China’s consumer inflation cooled sharply in March as the holiday boost to food and travel prices waned, possibly reigniting concerns over deflation amid lukewarm domestic demand.
The consumer-price index rose 0.1% in March from a year earlier, compared with the 0.7% increase in February, the National Bureau of Statistics said. A Wall Street Journal poll of economists had tipped 0.4% growth.
Weak consumer prices might revive deflation concerns after China ended a four-month streak of deflation in February.
The lower-than-expected CPI reading came after several banks, including Goldman Sachs, Morgan Stanley and the Asian Development Bank, raised their projections of China’s economic growth this year close to Beijing’s target of around 5%, on the back of recent export strength and a manufacturing revival.
However, a prolonged property downturn, hefty local government debt and sagging consumer demand have restrained the recovery of the world’s second largest economy.
Global credit-rating company Fitch on Wednesday cut China’s credit rating outlook to negative from stable, citing risks to the country’s public finances due to the uncertain economic outlook.
The fall in consumer prices was due to a seasonal decline in consumer demand after the Lunar New Year holiday while market supply was sufficient, said Dong Lijuan, a senior statistician with China’s statistics bureau.
Food prices dropped 2.7% in March, widening from the 0.9% decline in February. Prices of pork and fresh vegetables reversed their on-year gains in February to a fall of 2.4% and 1.3%, respectively, in March. Other food items, such as eggs, fruit and other meats, reported bigger falls last month.

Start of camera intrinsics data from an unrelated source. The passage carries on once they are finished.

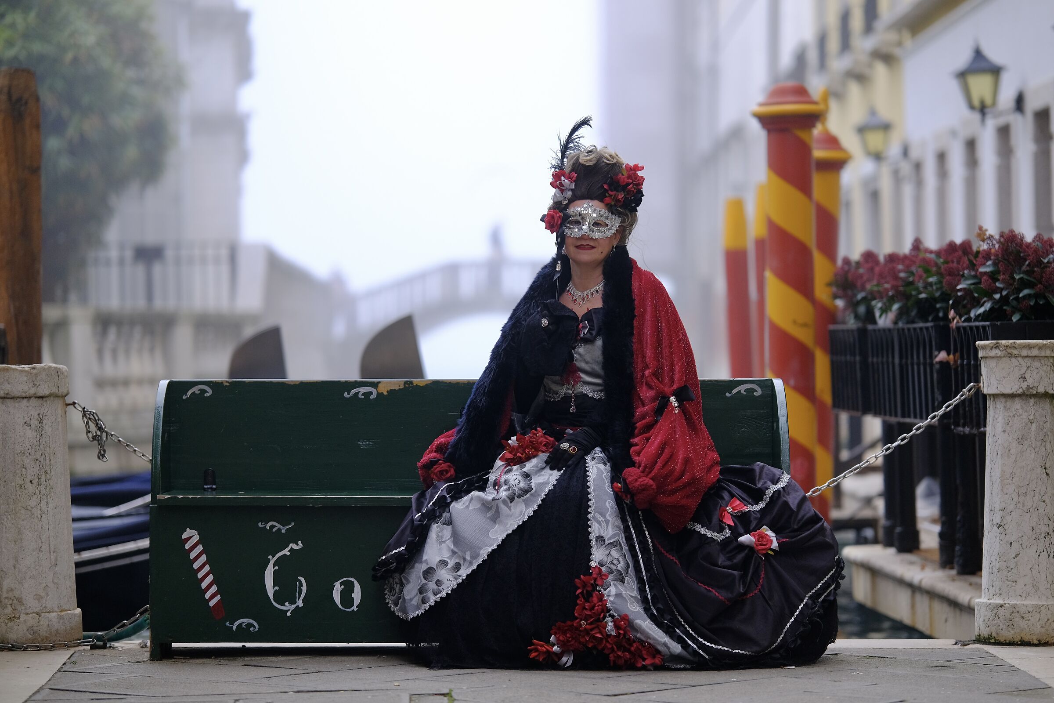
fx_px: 3308
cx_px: 527
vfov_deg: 12.1
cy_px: 352
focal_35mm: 113
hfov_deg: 18.1
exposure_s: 1/3500
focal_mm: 75
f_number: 1.2
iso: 160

Nonfood prices increased 0.7% in March, compared with a 1.1% growth in February. Service prices moderated last month due to a retreat in travel costs. Travel prices slowed to a 6.0% on-year increase, compared with a 23.1% growth in February, according to data from the statistics bureau.
Core CPI, which excludes volatile food and energy prices, rose 0.6% in March, slowing from the 1.2% rise in February.
On a monthly basis, CPI declined 1.0% in March, reversing from a 1.0% increase in February.
Meanwhile, China’s producer-price index fell 2.8% in March from a year earlier, compared with February’s 2.7% fall and matching the surveyed economists’ expectation for a 2.8% decline. Producer prices stayed in deflation for 18 months in a row.
Capital Economics thinks easing food-price deflation and a modest economic recovery will support a slow reflation in the near term.
But persistent oversupply will likely keep inflation low, with CPI inflation to remain below prepandemic levels for the foreseeable future, Julian Evans-Pritchard, head of China economics, said in a note.
Producer-price inflation will likely stay in negative territory, with rapid investment in manufacturing capacity weighing on factory-gate prices, the research firm said.